The new recommendation allows PTFI to export 1.66 million wet metric tons (wmt) of copper concentrate within the next year, up nearly 50 percent from the previous quota of only 1.11 million wmt, of which 97.64 percent had been realized by the end of January.

Bambang said his side initially turned down PTFI’s proposal to get a new export permit recommendation, through which the company claimed its new smelter development progress had reached 15.6 percent.

PTFI came out with that figure because it took into account the $115 million in funds it had deposited as collateral to the government, as well as the land it would use in the JIIPE.

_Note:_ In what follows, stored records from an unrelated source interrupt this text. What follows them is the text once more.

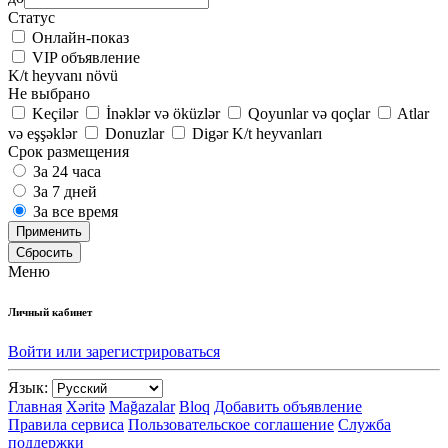
Статус
Онлайн-показ
VIP объявление
K/t heyvanı növü
Не выбрано
Keçilər
İnəklər və öküzlər
Qoyunlar və qoçlar
Atlar
və eşşəklər
Donuzlar
Digər K/t heyvanları
Срок размещения
За 24 часа
За 7 дней
За все время
Применить
Сбросить
Меню
Личный кабинет
Войти или зарегистрироваться
Язык:
Главная
Xəritə
Mağazalar
Bloq
Добавить объявление
Правила сервиса
Пользовательское соглашение
Служба
поддержки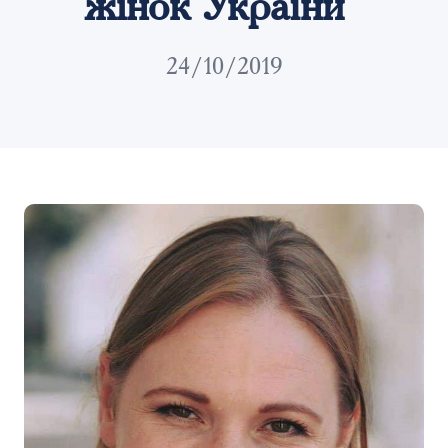
жінок України”
24/10/2019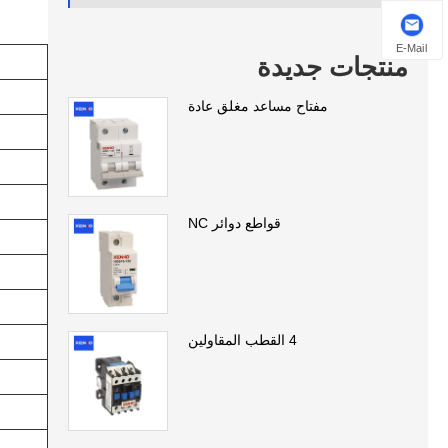
E-Mail
منتجات جديدة
مفتاح مساعد مغلق عادة
قواطع دوائر NC
4 القطب المقاولين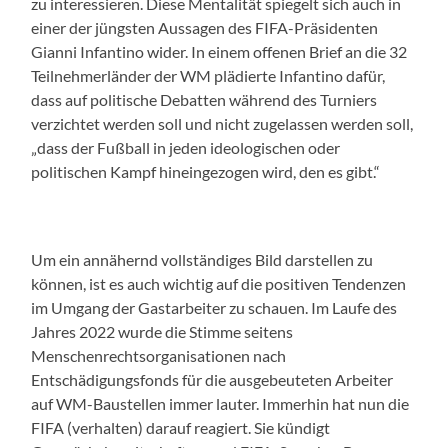
zu interessieren. Diese Mentalität spiegelt sich auch in
einer der jüngsten Aussagen des FIFA-Präsidenten
Gianni Infantino wider. In einem offenen Brief an die 32
Teilnehmerländer der WM plädierte Infantino dafür,
dass auf politische Debatten während des Turniers
verzichtet werden soll und nicht zugelassen werden soll,
„dass der Fußball in jeden ideologischen oder
politischen Kampf hineingezogen wird, den es gibt.“
Um ein annähernd vollständiges Bild darstellen zu
können, ist es auch wichtig auf die positiven Tendenzen
im Umgang der Gastarbeiter zu schauen. Im Laufe des
Jahres 2022 wurde die Stimme seitens
Menschenrechtsorganisationen nach
Entschädigungsfonds für die ausgebeuteten Arbeiter
auf WM-Baustellen immer lauter. Immerhin hat nun die
FIFA (verhalten) darauf reagiert. Sie kündigt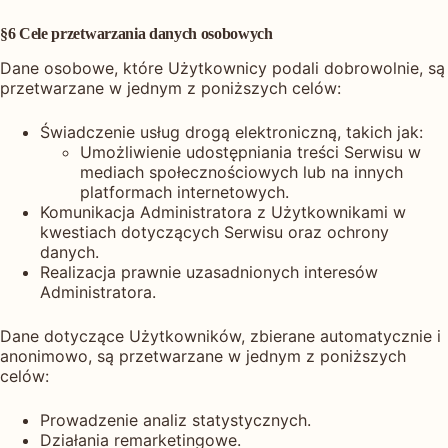
§6 Cele przetwarzania danych osobowych
Dane osobowe, które Użytkownicy podali dobrowolnie, są
przetwarzane w jednym z poniższych celów:
Świadczenie usług drogą elektroniczną, takich jak:
Umożliwienie udostępniania treści Serwisu w
mediach społecznościowych lub na innych
platformach internetowych.
Komunikacja Administratora z Użytkownikami w
kwestiach dotyczących Serwisu oraz ochrony
danych.
Realizacja prawnie uzasadnionych interesów
Administratora.
Dane dotyczące Użytkowników, zbierane automatycznie i
anonimowo, są przetwarzane w jednym z poniższych
celów:
Prowadzenie analiz statystycznych.
Działania remarketingowe.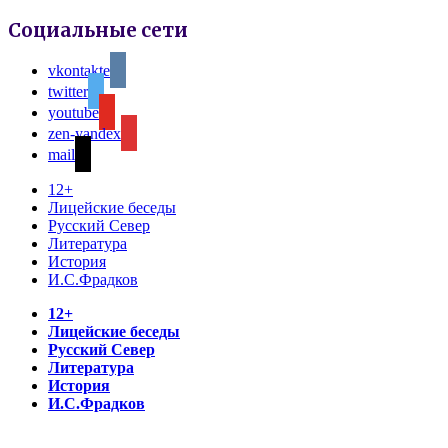
Социальные сети
vkontakte
twitter
youtube
zen-yandex
mail
12+
Лицейские беседы
Русский Север
Литература
История
И.С.Фрадков
12+
Лицейские беседы
Русский Север
Литература
История
И.С.Фрадков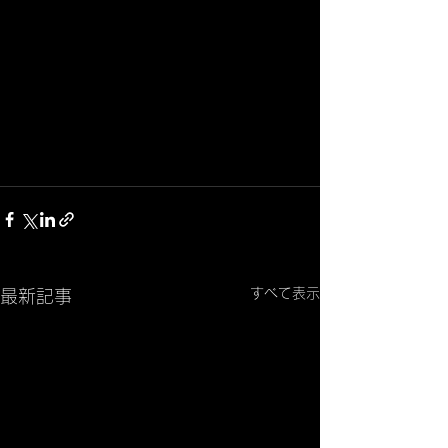
すべて表示
最新記事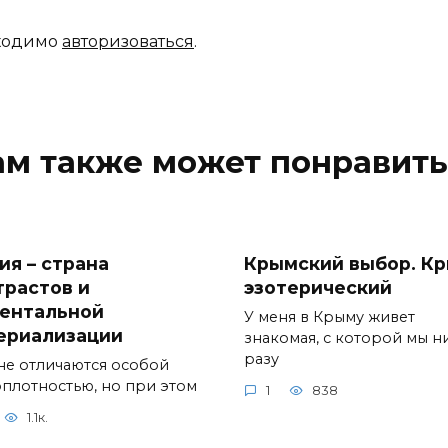
бходимо
авторизоваться
.
ам также может понравить
ия – страна
Крымский выбор. К
трастов и
эзотерический
ентальной
У меня в Крыму живет
ериализации
знакомая, с которой мы н
разу
не отличаются особой
оплотностью, но при этом
1
838
1.1к.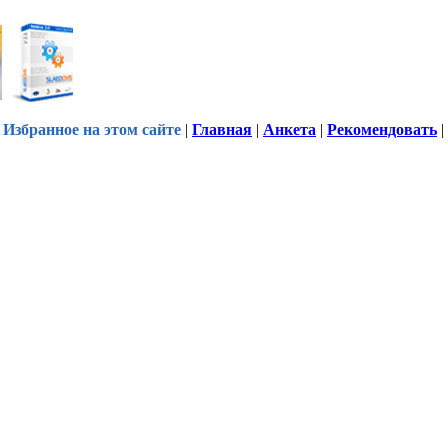
Избранное на этом сайте
|
Главная
|
Анкета
|
Рекомендовать
|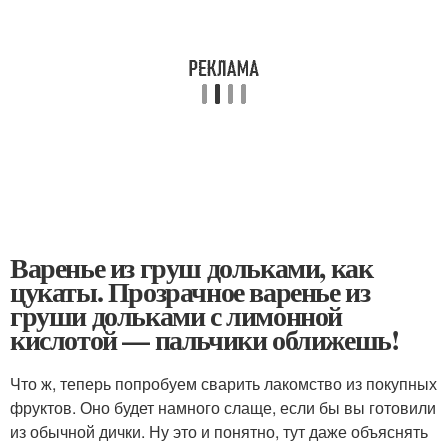
Варенье из груш дольками, как
цукаты. Прозрачное варенье из
груши дольками с лимонной
кислотой — пальчики оближешь!
Что ж, теперь попробуем сварить лакомство из покупных
фруктов. Оно будет намного слаще, если бы вы готовили
из обычной дички. Ну это и понятно, тут даже объяснять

Nonetheless, Bambang said PTFI could not take into account the collateral funds that would eventually be returned to the company once the smelter development progress reached 35 percent. Moreover, he said the land used for the new facility was owned by PT Berkah Kawasan Manyar Sejahtera as the operator of JIIPE, not PTFI.

The Energy and Mineral Resources Ministry started its evaluation process after PTFI revised and resubmitted its proposal on Feb. 6.

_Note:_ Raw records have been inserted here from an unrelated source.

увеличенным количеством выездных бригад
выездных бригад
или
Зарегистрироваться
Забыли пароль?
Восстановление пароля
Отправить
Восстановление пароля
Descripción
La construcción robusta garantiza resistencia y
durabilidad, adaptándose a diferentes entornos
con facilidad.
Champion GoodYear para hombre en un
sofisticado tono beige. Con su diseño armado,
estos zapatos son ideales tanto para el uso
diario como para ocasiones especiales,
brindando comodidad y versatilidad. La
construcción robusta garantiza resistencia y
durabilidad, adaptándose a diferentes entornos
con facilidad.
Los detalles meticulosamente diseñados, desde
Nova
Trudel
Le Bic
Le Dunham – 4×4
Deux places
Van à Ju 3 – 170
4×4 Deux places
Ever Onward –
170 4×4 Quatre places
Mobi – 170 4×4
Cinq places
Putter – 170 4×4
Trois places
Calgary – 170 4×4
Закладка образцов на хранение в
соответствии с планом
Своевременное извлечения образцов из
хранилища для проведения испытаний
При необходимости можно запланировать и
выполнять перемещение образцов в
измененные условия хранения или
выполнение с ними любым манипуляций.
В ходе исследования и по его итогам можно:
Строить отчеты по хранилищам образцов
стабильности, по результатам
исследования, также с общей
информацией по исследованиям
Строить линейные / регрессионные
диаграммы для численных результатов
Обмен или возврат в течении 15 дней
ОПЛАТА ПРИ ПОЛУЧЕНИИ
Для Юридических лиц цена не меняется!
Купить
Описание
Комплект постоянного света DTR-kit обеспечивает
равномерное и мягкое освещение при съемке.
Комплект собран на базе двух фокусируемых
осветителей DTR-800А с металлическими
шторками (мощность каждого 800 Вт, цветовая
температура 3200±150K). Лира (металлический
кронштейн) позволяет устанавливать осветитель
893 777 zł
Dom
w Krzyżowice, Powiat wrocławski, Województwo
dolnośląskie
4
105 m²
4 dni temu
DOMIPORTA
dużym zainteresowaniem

PTFI aims to sell 1.2 billion pounds of copper and 2.4 million ounces of gold in 2018. Last year, the company was only able to sell 981 million pounds of copper, a decrease of 6.92 percent year-on-year, and 1.54 million ounces of gold, up 46.11 percent yoy.

The downward trend in PTFI’s copper sales was triggered by temporary disruptions in the company’s operations at the giant Grasberg mine in Papua during the first half of 2017, when its dispute with the government just started.

As part of the agreement to extend PTFI’s operating permit, the government has demanded that FCX increase Indonesian ownership in PTFI from the current 9.36 percent to 51 percent.

State-owned mining holding company PT Indonesia Asahan Aluminium (Inalum) has subsequently been tasked with leading a consortium of Indonesian investors that will acquire PTFI’s majority stake by June at the latest.

Therefore, Inalum president director Budi Gunadi Sadikin said late last year his side should also have a say in PTFI’s new smelter development.

Budi said he was still considering several options, including to develop the new smelter near the Grasberg mine in Papua or jointly construct such a facility with fellow gold and copper miner PT Amman Mineral Nusa Tenggara in Sumbawa, West Nusa Tenggara.

“One thing is for sure, we will also need to develop a precious metal refining facility to process the copper cathode into pure copper and the anode slime into gold or silver. The investment for this facility might only stand at US$100 million,” Budi said.